At first, those high up in the Project don’t want anything to do with Lo. They know she doesn’t trust them, and though they claim they have nothing to hide, they fear she will twist them into something they are not. After significant pressure, however, they finally allow her full access to write a profile about their organization. Despite being highly suspicious, the more time she spends with Project members, the more Lo starts to wonder if there is some truth to the fiction. She always believed peace couldn’t be found on earth, but perhaps her prejudice has clouded her judgement. Perhaps she’s been wrong about the Project the whole time.
When I picked up my first Courtney Summer’s book, I was immediately pulled in by prose that never let me go. She places you right in the main character’s head, and her words not only flow seamlessly, but are cold, biting, and intense, just like the world they draw you into. The prose is unforgiving, and The Project is no exception. This prose also fit Lo, who I personally didn’t love. I found her hard to relate to, but I think she was a good fit for this story.
The area where this story shone was everything related to the Unity Project. Summers was able to capture all the nuances of a cult—both their perceived kindness and the sly dark underbelly. Each character offered a different view into the organization and how it affects peoples’ lives: some are cold and come from traumatic pasts, some are kind and long to see a better world. All are lost. Reading this novel was a sobering reminder of why cults are so prevalent in our society today.

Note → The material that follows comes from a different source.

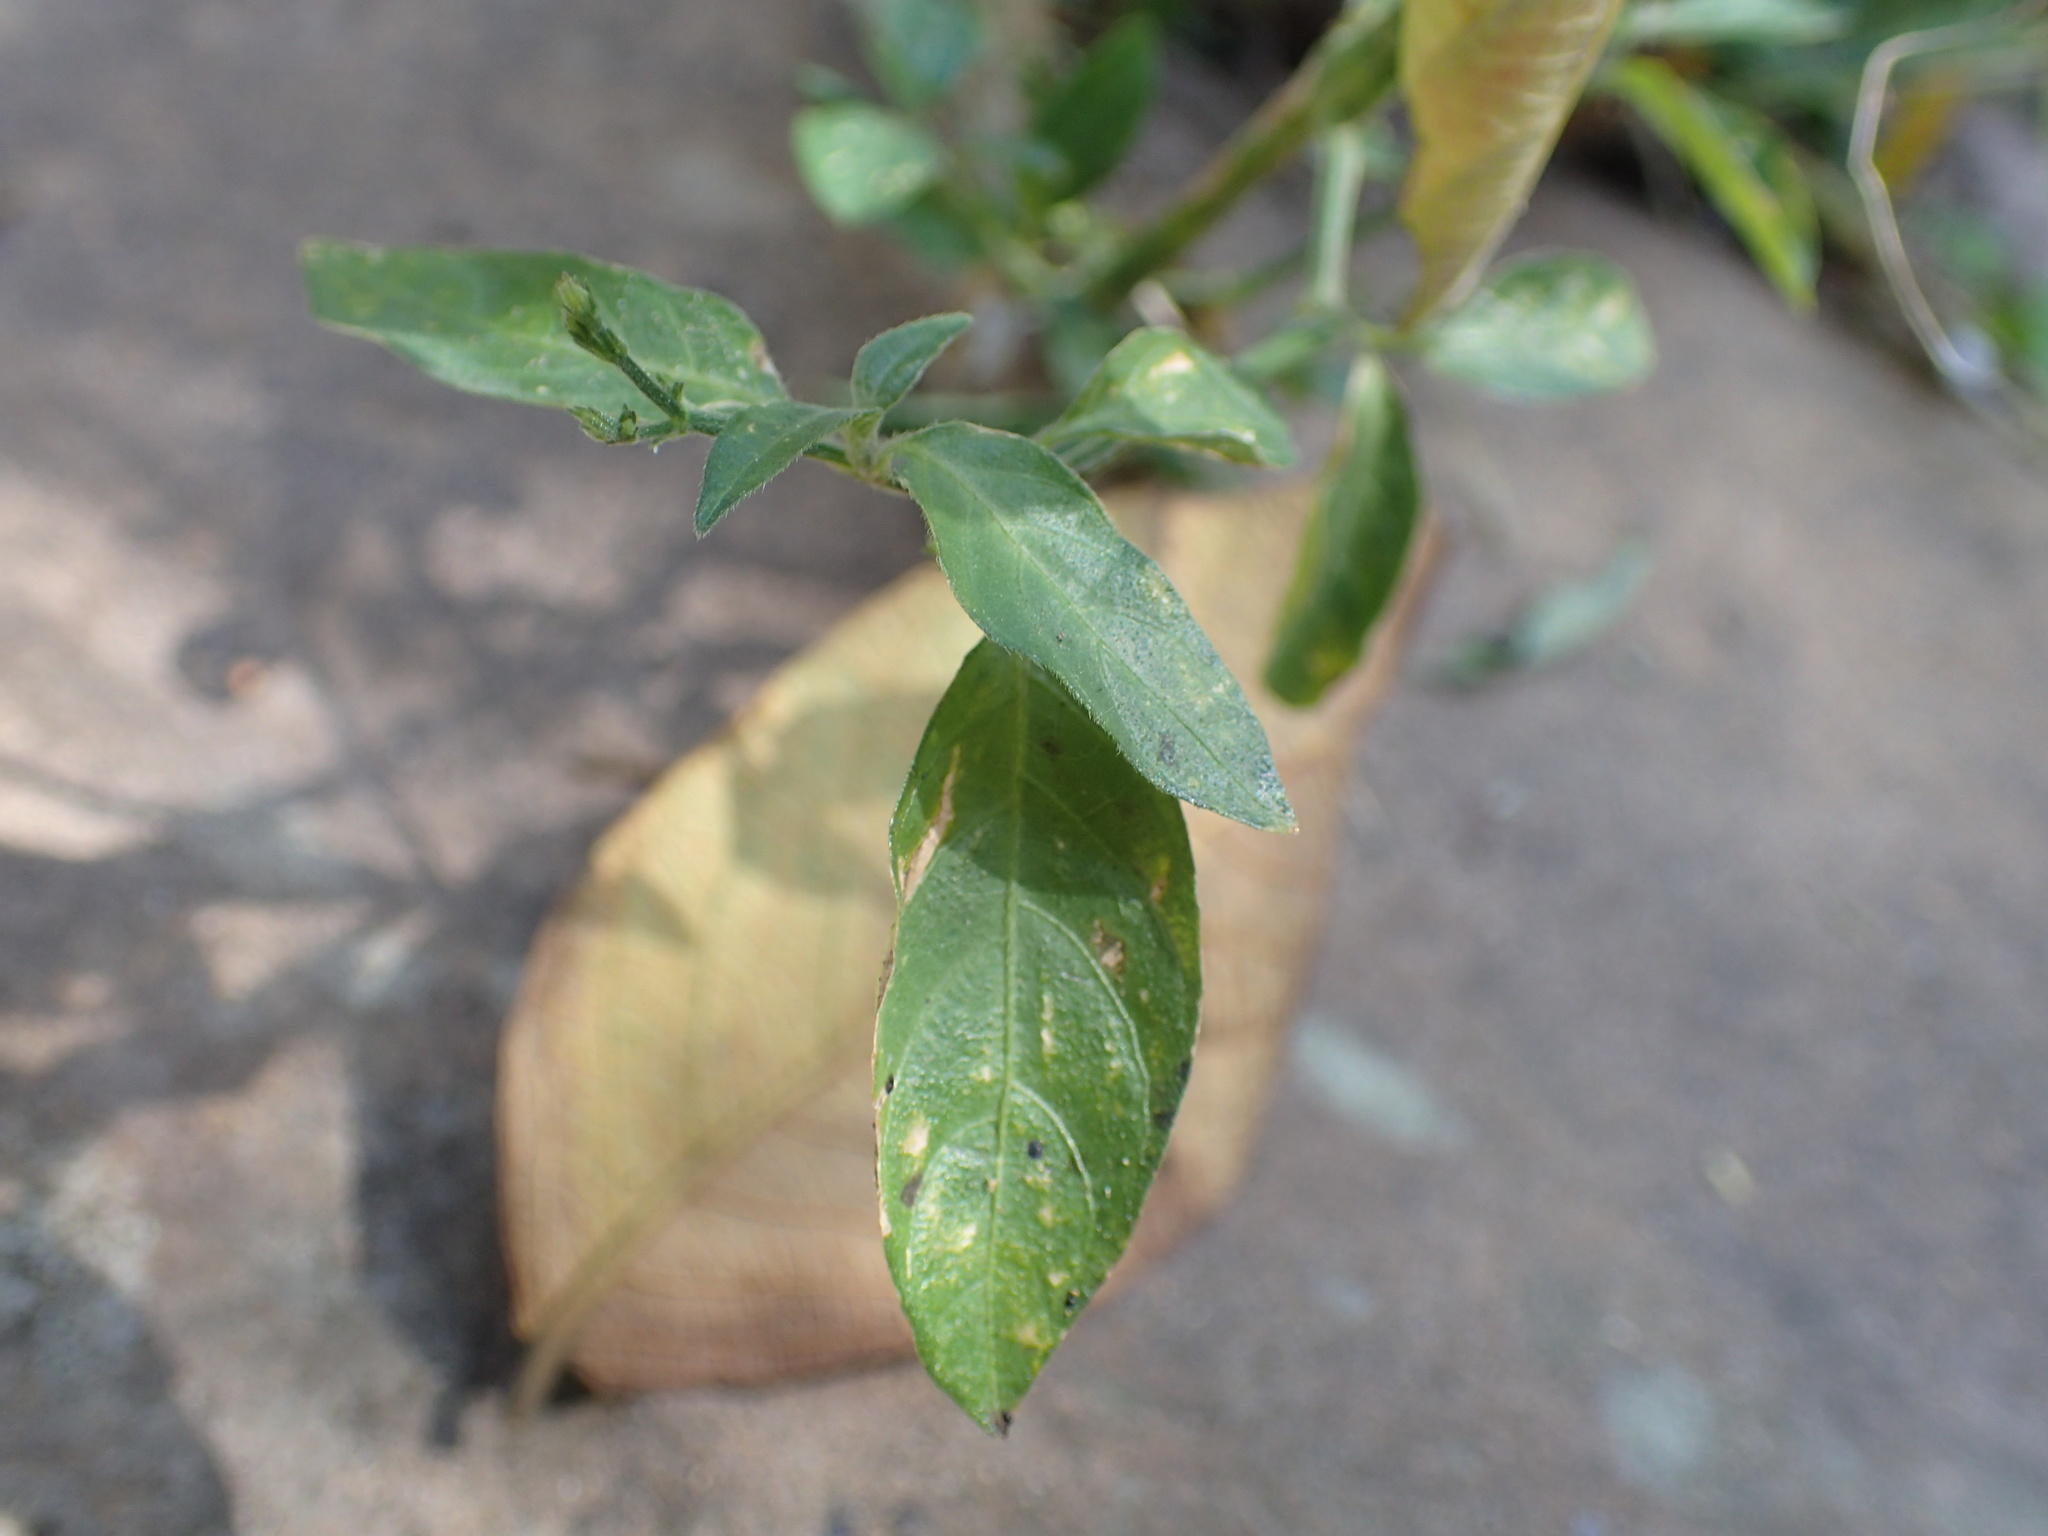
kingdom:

Although I wanted to love this book, for some reason, I didn’t love it as much as Sadie. I’m still struggling to put my finger on it, but I think part of it stems from how the story is told. Half is from Bea’s perspective in her early days at the Project, and the other half is Lo’s in the present day. While hearing Bea’s thoughts was interesting, I felt that it took away from the pacing. Her parts were unnecessary and hearing them actually leached some suspense out of the reading experience.
That aside, I did love the sister aspect of the story. They do not interact over the course of the novel, but Bea’s guilt over leaving her sister and Lo’s resentment over being left are highly prevalent. It’s such a different sibling relationship from the one we usually see in novels, but that’s why I think I enjoyed it so much. It felt honest.
Overall, while this was not my favorite novel from this author, I thoroughly enjoyed reading it, and for fans of Courtney Summers or just wild rides, I highly recommend this book!